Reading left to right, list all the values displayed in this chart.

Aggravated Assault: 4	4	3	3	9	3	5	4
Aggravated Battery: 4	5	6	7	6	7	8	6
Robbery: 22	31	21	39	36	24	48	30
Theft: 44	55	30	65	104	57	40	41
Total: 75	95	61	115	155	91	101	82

--

• [WHAT THIS TASK INVOLVES]: Please recast the lines of the items above as a Markdown table with the columns Row and Line. Number the rows in order and leave out blank lines.

• [SOLVED PROBLEM]:
| Row | Line |
|---|---|
| 1 | Reading left to right, list all the values displayed in this chart. |
| 2 | Aggravated Assault: 4	4	3	3	9	3	5	4 |
| 3 | Aggravated Battery: 4	5	6	7	6	7	8	6 |
| 4 | Robbery: 22	31	21	39	36	24	48	30 |
| 5 | Theft: 44	55	30	65	104	57	40	41 |
| 6 | Total: 75	95	61	115	155	91	101	82 |